Creator succeeds, Defender fails, creator gets an aspect and an invoke.
They tie, creator gets a boost.
Defender succeeds, Creator fails, you don't create the advantage.
Defender succeeds with style, you don't create the advantage and defender gets a boost.
In the case where there's an already existing aspect, it goes like this:
Creator succeeds with style, Defender fails, creator plants two invokes on the aspect.
Creator succeeds, Defender fails, creator plants one invoke on the aspect.
They tie, creator gets a boost or a free invoke. In this instance, via the "Promoting Boosts" subheader in me and Ryan's thing, that boost can be promoted and hooked onto the existing aspect. But by Core rules, even if you don't have access to that, a boost and a free invoke are functionally equivalent anyway. No stacked effects, so the creator doesn't get a boost and an invoke, sorry.

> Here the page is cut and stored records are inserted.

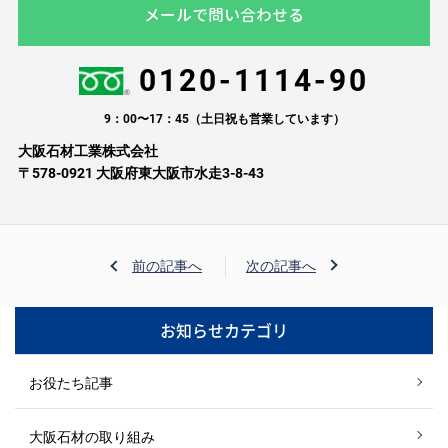
メールで問い合わせる
0120-1114-90
9：00〜17：45（土日祝も営業しています）
大阪石材工業株式会社
〒578-0921 大阪府東大阪市水走3-8-43
前の記事へ
次の記事へ
お知らせカテゴリ
お役たち記事
大阪石材の取り組み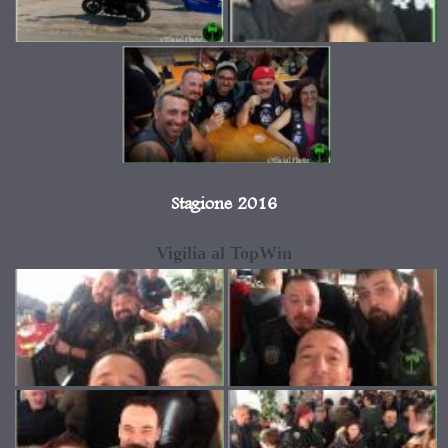
Stagione 2016
Vigilia al TopWin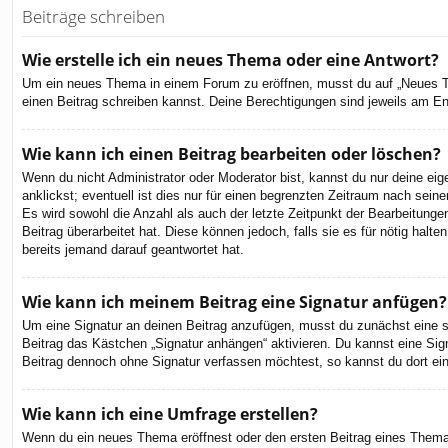
Beiträge schreiben
Wie erstelle ich ein neues Thema oder eine Antwort?
Um ein neues Thema in einem Forum zu eröffnen, musst du auf „Neues Them
einen Beitrag schreiben kannst. Deine Berechtigungen sind jeweils am End
Wie kann ich einen Beitrag bearbeiten oder löschen?
Wenn du nicht Administrator oder Moderator bist, kannst du nur deine ei
anklickst; eventuell ist dies nur für einen begrenzten Zeitraum nach sein
Es wird sowohl die Anzahl als auch der letzte Zeitpunkt der Bearbeitunge
Beitrag überarbeitet hat. Diese können jedoch, falls sie es für nötig hal
bereits jemand darauf geantwortet hat.
Wie kann ich meinem Beitrag eine Signatur anfügen?
Um eine Signatur an deinen Beitrag anzufügen, musst du zunächst eine so
Beitrag das Kästchen „Signatur anhängen“ aktivieren. Du kannst eine Si
Beitrag dennoch ohne Signatur verfassen möchtest, so kannst du dort ein
Wie kann ich eine Umfrage erstellen?
Wenn du ein neues Thema eröffnest oder den ersten Beitrag eines Themas b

Only reason why there's any wiggle room here is so that the narration can accommodate better. Frex, the room's On Fire and you want to make it more On Fire. But the defender's player says they're wrenching the gas can away from you.
It's a tie, so you can't exactly say that you ignore the defender and pour the gas on anyway. So maybe you just call it a boost in that instance, and explain it some other way, rather than hooking it onto On Fire.

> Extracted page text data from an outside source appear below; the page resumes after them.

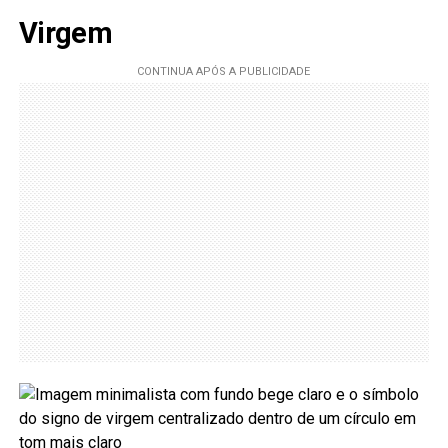
Virgem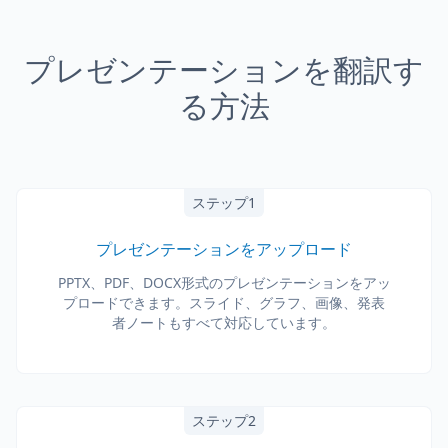
プレゼンテーションを翻訳す
る方法
ステップ1
プレゼンテーションをアップロード
PPTX、PDF、DOCX形式のプレゼンテーションをアッ
プロードできます。スライド、グラフ、画像、発表
者ノートもすべて対応しています。
ステップ2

There is a slight permanence advantage if you can promote to a free invoke, and hang it on an aspect, because then you can leave it there for a turn or two. Unpromoted boosts are "use it or lose it", so this is an instance where the ability to turn the fiction to your advantage with, you know, talking and stuff is useful. GM discretion, use your judgment, social contract, blah dee blah.
Defender succeeds, Creator fails, defender (or someone else in the scene) picks up an invoke on that aspect. Basically, the reason this is in here is to create some dynamism around repeatedly returning to the same narrative detail in a scene. If it helps you to see this through the lens of promoted boosts, above, then I'd recommend looking at it that way. You might tell me that it's then more tactically sound to invent a new detail for the scene than to keep hammering old ones, because it's easier for you to lose control of advantages already in play. And I'd nod at you and say, "Why, yes. It is."
Defender succeeds with style, defender picks up an invoke on that aspect / gets a boost. No stacking, so it's one or the other, as you choose. Effectively, what this means is that when there's an aspect already in play, and folks are jockeying for advantage, succeeding and succeeding with style for the defender are basically the same thing. Maybe that's lame, but every time this case came up, so much else was already going on in the scene that adding more cognitive load seemed like a bad idea.